◆ What is being asked ◆
Scan the material below for "lines", then return each line that contains it.

◆ Record excerpts ◆

*** Begin section ***

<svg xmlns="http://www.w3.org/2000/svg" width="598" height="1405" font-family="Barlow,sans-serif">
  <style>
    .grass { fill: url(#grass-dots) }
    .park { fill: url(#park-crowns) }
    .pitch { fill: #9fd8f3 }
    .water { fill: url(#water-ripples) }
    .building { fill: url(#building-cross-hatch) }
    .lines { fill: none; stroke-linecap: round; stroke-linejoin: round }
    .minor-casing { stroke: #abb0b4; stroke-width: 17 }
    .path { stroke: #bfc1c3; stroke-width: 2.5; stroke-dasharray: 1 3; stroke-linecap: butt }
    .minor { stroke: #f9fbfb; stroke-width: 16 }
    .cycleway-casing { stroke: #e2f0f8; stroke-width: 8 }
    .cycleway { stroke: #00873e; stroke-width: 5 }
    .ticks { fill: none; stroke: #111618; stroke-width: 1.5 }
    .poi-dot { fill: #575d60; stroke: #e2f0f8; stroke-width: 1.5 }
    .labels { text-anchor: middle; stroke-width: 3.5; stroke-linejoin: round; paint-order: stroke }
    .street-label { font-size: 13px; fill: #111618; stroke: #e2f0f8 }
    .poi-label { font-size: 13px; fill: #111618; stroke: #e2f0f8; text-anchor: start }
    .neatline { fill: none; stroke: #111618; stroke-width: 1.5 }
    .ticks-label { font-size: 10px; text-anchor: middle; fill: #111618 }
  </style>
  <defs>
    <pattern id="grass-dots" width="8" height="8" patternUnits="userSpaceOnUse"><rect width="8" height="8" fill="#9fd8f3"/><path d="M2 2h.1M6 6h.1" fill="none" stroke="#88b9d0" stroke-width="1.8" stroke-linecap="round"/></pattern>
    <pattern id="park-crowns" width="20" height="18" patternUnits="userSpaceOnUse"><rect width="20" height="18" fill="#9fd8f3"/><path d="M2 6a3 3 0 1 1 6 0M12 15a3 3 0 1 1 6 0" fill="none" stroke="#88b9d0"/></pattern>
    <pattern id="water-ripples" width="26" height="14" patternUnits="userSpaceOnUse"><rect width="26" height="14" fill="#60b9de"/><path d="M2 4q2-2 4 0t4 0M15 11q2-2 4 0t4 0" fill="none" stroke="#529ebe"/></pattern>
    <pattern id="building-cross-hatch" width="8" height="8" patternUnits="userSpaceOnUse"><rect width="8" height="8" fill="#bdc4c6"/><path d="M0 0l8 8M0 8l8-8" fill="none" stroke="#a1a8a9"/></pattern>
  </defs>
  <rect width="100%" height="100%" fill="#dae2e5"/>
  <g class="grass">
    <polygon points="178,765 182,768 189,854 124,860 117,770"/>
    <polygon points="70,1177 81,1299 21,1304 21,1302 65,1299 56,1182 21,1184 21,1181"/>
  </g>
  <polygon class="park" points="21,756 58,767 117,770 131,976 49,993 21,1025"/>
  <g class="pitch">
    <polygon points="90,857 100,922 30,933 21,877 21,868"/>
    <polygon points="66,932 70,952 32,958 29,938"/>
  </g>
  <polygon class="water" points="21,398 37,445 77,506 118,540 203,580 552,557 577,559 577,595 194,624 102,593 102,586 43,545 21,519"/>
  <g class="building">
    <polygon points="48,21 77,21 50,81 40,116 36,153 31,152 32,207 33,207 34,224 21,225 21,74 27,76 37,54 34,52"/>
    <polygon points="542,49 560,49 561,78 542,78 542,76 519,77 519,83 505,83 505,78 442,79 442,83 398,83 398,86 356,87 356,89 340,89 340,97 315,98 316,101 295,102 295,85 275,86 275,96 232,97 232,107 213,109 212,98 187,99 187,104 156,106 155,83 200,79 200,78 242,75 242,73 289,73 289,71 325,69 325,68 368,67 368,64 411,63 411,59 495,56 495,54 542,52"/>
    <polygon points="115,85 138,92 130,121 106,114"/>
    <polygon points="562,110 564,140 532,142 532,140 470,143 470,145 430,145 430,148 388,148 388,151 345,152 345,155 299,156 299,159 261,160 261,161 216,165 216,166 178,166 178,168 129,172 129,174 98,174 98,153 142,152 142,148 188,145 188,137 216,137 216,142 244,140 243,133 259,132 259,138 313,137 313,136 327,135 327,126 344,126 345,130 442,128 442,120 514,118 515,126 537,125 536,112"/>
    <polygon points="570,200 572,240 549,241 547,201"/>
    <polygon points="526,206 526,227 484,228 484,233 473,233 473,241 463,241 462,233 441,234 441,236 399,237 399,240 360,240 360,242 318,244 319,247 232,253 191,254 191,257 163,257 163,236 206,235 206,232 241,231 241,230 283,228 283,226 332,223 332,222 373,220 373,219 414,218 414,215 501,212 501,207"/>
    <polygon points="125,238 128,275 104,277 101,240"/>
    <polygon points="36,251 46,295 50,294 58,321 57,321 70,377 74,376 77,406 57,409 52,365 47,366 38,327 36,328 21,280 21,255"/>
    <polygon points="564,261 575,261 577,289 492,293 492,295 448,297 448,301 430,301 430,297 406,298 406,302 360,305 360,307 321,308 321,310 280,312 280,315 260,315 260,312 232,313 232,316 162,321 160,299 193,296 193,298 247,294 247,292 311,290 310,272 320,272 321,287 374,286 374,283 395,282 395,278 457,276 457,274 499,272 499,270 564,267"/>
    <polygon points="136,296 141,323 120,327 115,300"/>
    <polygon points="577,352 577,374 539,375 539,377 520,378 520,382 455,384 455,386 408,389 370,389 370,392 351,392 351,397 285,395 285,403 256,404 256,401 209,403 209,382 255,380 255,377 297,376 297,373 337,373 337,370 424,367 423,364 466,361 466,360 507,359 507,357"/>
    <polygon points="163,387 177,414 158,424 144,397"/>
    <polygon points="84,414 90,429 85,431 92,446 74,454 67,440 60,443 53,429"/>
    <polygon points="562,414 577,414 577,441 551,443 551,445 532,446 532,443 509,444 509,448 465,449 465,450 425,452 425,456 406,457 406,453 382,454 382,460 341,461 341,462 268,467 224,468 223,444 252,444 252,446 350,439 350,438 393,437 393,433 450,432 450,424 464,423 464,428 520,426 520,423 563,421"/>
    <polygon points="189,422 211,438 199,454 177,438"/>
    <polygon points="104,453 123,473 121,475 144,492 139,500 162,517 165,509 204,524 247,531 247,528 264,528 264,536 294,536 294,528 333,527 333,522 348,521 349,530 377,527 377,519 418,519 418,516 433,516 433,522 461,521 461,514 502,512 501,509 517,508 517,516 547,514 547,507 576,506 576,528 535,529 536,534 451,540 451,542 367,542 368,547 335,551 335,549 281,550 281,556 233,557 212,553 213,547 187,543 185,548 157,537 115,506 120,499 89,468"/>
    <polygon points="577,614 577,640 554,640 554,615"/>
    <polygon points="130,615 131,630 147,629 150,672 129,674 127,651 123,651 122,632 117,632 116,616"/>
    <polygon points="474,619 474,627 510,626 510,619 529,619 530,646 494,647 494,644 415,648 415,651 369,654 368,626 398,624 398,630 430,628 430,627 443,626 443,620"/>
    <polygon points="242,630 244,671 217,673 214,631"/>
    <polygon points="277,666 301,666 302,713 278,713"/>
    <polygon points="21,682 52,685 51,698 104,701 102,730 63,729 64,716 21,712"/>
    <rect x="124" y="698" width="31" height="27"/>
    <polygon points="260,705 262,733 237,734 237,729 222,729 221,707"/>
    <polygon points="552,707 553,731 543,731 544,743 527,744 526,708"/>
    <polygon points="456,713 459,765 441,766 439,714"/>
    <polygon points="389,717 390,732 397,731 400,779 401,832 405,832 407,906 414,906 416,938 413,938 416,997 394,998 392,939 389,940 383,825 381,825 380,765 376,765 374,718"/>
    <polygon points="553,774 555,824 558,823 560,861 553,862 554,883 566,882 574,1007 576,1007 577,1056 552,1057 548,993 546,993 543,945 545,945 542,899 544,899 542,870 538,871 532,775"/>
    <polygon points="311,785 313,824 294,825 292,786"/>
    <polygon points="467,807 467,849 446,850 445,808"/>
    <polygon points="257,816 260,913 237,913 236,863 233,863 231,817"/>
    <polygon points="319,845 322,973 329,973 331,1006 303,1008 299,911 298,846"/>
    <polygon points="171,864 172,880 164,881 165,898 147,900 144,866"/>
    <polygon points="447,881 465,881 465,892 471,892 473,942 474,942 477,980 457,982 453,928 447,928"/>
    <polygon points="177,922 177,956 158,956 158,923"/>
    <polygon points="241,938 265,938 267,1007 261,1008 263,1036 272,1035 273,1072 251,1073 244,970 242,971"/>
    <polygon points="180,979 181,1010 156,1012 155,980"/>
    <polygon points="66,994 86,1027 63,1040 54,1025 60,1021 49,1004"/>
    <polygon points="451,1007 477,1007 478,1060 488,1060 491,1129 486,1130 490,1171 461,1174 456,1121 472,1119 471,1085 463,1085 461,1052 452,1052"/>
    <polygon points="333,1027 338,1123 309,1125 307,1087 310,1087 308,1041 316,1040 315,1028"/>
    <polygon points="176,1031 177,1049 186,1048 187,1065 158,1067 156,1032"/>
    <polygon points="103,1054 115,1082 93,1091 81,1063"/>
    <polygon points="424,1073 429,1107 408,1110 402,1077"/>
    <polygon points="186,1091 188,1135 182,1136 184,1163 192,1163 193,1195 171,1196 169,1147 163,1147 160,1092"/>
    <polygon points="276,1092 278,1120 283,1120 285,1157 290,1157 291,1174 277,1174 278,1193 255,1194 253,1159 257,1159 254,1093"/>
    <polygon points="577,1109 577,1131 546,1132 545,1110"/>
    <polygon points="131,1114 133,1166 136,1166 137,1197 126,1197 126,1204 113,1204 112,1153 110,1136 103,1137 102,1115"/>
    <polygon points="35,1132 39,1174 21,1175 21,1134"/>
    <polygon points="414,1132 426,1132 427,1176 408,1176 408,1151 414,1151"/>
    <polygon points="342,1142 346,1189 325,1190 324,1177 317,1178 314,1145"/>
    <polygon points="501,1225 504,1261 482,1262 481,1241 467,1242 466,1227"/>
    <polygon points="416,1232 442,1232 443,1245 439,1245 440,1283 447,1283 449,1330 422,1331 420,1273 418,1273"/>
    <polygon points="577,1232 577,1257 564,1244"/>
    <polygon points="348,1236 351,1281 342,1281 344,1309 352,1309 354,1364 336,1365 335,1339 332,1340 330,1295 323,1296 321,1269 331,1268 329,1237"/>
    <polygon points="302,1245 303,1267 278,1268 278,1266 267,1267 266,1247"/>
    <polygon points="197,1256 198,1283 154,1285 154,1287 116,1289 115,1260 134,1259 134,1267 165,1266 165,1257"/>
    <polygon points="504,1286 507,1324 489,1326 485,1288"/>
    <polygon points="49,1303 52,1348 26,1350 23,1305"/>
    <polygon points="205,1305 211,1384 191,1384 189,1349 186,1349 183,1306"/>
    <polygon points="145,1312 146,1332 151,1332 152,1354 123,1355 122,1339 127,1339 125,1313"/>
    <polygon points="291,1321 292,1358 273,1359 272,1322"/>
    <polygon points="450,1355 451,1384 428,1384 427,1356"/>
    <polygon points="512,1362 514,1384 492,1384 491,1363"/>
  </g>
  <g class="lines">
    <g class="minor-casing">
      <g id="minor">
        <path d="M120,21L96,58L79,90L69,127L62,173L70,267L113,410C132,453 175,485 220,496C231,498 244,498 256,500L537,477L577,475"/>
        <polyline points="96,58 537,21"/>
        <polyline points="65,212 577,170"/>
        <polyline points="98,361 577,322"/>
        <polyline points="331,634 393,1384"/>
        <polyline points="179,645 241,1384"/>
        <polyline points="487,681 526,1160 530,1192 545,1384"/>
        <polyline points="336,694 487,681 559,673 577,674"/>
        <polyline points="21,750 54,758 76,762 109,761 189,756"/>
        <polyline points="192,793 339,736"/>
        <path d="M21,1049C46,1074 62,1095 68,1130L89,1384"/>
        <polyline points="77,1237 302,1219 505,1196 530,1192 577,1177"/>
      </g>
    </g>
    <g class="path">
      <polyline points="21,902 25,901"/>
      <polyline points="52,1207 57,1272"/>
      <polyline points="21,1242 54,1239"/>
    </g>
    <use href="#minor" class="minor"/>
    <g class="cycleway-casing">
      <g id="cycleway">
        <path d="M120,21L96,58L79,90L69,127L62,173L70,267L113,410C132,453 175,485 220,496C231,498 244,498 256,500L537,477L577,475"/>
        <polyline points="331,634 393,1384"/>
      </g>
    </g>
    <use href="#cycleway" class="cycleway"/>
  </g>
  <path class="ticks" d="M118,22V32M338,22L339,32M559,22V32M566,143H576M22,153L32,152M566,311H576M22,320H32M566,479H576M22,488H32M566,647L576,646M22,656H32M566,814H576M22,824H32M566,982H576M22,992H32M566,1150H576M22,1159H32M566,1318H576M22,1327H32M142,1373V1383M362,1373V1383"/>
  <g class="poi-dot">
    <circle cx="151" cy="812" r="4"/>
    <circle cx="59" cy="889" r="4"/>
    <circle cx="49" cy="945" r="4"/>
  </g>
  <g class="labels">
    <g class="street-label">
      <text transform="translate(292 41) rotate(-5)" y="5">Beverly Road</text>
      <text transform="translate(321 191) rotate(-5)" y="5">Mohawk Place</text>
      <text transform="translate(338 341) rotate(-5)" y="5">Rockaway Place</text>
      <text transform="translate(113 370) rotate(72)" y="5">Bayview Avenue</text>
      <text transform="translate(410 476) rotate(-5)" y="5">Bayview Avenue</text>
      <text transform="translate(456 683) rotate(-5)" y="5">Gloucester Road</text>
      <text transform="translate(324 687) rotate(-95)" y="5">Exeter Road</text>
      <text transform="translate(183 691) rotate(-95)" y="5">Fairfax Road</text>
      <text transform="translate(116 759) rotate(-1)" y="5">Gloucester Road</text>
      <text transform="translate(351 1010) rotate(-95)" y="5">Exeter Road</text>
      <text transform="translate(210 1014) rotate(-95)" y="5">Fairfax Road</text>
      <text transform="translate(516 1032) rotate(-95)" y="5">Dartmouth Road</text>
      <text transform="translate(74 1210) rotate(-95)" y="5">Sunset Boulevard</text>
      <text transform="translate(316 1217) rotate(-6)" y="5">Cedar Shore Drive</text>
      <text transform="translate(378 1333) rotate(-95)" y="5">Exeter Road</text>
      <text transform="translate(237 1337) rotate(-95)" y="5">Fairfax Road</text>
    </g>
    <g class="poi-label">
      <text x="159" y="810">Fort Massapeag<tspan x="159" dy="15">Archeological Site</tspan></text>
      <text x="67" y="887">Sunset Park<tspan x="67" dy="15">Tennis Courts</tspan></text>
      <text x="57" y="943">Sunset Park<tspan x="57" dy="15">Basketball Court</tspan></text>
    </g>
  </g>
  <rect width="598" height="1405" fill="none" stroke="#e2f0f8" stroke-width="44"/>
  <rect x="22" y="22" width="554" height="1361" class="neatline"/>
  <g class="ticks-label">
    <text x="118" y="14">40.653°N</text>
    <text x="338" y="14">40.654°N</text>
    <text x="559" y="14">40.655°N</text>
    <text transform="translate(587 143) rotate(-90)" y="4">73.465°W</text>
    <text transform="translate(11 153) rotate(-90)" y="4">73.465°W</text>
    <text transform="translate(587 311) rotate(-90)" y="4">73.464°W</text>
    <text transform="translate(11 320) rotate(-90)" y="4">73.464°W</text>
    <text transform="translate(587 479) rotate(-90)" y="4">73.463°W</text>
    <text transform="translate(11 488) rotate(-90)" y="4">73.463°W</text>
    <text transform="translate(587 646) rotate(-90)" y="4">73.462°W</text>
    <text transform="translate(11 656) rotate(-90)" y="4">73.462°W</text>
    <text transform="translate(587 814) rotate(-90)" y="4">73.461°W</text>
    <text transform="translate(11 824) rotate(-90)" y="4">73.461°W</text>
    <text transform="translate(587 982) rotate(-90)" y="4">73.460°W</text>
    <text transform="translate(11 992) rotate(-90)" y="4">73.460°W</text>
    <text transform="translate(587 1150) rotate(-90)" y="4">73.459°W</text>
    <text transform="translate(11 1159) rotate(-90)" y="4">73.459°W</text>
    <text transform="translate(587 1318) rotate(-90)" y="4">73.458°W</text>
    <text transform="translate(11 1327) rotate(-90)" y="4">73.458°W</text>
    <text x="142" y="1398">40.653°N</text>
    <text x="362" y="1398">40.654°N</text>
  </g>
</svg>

*** End section ***

◆ Result of the exercise ◆
    .lines { fill: none; stroke-linecap: round; stroke-linejoin: round }
  <g class="lines">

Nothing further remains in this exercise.